Irma Goodwin staat zwijgend vlak achter hem en kijkt naar het uitgemergelde lichaam in het bed.
‘Ik wil niet, ik wil niet.’
Hij schudt zijn hoofd en alle spieren in zijn lichaam schokken en spannen zich. De vloeistof in het slangetje van het infuus kleurt rood van het bloed. Hij trilt en begint zacht te kermen.
‘Ik heet Joona Linna, ik ben commissaris en ik was een van de mensen die naar je hebben gezocht toen je niet thuiskwam.’
Mikael opent zijn ogen een fractie, maar lijkt eerst niets te zien; hij knippert een paar keer en tuurt naar Joona.
‘Jullie denken dat ik leef...’
Hij hoest en ligt dan hijgend naar Joona te kijken.
‘Waar ben je geweest, Mikael?’
‘Ik weet het niet, ik weet het echt niet, ik weet niets, ik weet niet waar ik ben, ik weet niets over...’
‘Je bent in het Söder-ziekenhuis in Stockholm,’ zegt Joona.
‘Is de deur op slot? Is ie op slot?’
‘Mikael, ik moet echt weten waar je geweest bent.’
‘Ik snap niet wat je zegt,’ fluistert hij.
‘Ik moet echt weten...’
‘Wat doen jullie verdomme met me?’ vraagt hij met vertwijfeling in zijn stem en hij begint te huilen.
‘Ik geef hem iets kalmerends,’ zegt de arts en ze loopt de kamer uit.

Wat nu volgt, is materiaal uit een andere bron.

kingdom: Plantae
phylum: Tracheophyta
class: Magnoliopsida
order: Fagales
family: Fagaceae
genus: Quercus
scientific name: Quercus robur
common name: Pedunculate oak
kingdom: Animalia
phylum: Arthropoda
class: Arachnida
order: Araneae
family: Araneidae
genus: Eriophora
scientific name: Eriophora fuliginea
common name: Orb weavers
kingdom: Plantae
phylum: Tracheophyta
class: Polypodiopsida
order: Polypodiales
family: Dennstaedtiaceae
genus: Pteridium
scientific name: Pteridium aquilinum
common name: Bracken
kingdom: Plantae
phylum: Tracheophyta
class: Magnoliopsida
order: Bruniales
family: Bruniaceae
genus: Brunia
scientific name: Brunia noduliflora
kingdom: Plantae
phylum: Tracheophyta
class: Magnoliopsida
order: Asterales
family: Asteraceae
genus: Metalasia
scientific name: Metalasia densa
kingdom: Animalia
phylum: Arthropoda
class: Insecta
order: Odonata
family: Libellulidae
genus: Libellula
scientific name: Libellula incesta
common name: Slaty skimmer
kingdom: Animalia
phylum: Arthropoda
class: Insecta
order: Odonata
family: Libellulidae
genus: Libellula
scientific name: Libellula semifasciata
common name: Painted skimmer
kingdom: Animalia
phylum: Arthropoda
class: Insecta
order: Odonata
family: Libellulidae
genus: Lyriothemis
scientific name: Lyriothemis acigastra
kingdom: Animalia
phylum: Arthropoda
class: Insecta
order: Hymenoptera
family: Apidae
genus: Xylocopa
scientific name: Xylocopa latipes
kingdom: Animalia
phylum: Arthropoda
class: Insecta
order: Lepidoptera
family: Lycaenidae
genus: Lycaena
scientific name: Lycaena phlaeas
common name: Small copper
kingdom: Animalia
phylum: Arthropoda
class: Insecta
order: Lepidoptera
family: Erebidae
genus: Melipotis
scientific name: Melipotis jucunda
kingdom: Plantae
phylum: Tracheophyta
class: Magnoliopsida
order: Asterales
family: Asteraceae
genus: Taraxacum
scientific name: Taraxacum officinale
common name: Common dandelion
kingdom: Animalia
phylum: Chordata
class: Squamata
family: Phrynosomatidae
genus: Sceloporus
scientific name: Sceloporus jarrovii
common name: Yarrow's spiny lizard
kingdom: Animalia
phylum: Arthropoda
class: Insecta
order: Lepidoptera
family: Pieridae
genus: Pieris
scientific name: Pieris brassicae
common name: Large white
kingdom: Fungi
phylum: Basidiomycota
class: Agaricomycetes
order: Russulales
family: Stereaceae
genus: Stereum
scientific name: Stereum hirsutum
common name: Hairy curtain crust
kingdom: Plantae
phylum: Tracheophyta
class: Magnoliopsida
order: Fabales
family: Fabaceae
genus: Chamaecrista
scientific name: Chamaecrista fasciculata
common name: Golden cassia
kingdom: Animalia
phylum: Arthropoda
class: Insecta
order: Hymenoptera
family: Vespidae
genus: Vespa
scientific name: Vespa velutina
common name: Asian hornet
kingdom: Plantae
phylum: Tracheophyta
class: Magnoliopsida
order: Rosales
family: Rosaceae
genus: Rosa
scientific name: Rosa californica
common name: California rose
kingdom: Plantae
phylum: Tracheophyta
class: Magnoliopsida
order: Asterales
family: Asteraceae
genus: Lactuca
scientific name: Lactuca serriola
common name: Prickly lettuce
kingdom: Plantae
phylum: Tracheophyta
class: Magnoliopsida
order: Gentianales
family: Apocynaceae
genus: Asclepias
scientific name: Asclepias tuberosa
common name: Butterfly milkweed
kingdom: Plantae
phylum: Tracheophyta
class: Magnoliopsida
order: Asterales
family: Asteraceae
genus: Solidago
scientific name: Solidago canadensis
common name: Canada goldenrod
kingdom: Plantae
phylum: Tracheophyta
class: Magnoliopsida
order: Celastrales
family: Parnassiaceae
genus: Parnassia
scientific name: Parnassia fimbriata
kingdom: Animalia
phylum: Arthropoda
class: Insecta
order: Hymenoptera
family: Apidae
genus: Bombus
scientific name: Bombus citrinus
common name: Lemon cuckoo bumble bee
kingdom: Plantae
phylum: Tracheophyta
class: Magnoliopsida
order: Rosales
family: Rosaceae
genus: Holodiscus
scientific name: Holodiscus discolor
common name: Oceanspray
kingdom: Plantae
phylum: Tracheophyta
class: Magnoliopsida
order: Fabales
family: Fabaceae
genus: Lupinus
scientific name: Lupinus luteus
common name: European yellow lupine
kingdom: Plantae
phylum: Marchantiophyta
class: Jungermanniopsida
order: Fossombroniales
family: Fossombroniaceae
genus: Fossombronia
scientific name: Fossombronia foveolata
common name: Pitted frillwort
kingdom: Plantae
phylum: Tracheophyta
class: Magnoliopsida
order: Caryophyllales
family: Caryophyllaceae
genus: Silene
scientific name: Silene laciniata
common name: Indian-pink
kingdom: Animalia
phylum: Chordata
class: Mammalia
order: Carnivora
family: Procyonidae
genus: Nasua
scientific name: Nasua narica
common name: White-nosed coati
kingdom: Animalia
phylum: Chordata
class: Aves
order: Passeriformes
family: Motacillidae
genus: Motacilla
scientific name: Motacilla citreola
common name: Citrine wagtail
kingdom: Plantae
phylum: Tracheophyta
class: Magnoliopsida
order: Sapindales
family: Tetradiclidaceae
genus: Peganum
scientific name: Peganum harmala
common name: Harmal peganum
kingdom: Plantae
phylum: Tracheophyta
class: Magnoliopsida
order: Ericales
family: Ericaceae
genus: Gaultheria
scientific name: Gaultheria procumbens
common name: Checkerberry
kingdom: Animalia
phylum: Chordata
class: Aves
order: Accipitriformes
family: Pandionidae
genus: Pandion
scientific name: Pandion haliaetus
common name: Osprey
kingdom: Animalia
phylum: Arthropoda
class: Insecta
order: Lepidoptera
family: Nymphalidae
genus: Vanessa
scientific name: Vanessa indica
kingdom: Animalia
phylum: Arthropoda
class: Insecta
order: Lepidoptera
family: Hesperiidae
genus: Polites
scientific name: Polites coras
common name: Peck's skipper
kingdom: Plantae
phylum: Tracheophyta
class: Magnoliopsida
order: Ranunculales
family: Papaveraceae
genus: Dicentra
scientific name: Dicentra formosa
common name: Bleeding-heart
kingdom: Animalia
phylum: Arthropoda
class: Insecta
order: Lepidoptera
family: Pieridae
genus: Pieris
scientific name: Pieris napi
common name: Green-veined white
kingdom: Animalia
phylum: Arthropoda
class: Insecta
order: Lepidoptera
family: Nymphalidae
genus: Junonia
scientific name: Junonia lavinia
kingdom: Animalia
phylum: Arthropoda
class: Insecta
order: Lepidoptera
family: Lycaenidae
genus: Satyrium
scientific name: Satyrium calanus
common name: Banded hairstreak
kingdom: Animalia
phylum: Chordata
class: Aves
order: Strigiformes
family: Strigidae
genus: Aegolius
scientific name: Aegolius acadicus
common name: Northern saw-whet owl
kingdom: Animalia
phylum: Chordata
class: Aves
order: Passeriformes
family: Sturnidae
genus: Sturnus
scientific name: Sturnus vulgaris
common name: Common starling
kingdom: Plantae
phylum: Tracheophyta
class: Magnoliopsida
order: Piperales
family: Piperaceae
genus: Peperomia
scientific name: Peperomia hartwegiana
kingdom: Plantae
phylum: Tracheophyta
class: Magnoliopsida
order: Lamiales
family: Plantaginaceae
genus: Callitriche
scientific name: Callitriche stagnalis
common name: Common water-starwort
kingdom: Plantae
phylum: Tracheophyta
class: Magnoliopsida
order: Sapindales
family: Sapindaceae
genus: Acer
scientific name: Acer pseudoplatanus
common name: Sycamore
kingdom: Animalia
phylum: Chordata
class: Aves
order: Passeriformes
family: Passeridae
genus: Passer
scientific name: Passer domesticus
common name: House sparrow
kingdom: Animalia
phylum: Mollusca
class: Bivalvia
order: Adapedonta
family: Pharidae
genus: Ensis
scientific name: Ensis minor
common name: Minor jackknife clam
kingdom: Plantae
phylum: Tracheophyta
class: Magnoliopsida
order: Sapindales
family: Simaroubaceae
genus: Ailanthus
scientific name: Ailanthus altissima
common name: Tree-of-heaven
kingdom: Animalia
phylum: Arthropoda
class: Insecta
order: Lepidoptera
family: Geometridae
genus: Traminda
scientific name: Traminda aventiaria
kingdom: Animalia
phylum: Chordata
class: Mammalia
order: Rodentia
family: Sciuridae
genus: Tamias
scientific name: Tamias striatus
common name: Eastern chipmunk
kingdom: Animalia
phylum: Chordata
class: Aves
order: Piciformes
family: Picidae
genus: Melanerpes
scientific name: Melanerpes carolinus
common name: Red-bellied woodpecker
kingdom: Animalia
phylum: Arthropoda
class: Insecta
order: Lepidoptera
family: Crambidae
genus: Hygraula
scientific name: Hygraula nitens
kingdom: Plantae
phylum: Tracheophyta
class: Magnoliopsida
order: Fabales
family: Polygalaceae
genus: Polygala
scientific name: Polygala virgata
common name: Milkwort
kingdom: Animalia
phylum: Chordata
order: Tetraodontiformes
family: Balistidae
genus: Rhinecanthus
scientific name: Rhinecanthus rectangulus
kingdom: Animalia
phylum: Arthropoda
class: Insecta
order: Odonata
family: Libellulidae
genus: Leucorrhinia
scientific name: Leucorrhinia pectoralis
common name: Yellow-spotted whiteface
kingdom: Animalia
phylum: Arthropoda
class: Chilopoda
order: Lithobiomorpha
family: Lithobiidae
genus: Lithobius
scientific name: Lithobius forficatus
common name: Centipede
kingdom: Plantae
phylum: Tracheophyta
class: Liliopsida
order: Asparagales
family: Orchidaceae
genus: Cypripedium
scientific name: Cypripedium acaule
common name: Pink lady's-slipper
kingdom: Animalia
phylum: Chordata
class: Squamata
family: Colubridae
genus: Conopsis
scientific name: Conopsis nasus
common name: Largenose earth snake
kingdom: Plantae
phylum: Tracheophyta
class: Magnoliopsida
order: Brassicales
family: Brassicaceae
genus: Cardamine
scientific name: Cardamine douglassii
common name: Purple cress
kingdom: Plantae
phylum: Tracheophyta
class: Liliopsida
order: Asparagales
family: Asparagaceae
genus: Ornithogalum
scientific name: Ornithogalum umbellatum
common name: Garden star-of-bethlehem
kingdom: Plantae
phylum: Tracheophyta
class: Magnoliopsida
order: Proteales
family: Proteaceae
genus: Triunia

‘Je bent nu veilig,’ vertelt Joona. ‘En iedereen hier probeert je te helpen en...’
‘Ik wil het niet, ik wil niet, ik kan er niet tegen...’
Hij schudt zijn hoofd en probeert met vermoeide vingers het slangetje in de holte van zijn elleboog weg te halen.
‘Waar ben je al die tijd geweest, Mikael? Waar heb je gewoond? Heb je je verborgen gehouden? Was je opgesloten of...’
‘Ik weet het niet, ik snap niet wat je zegt.’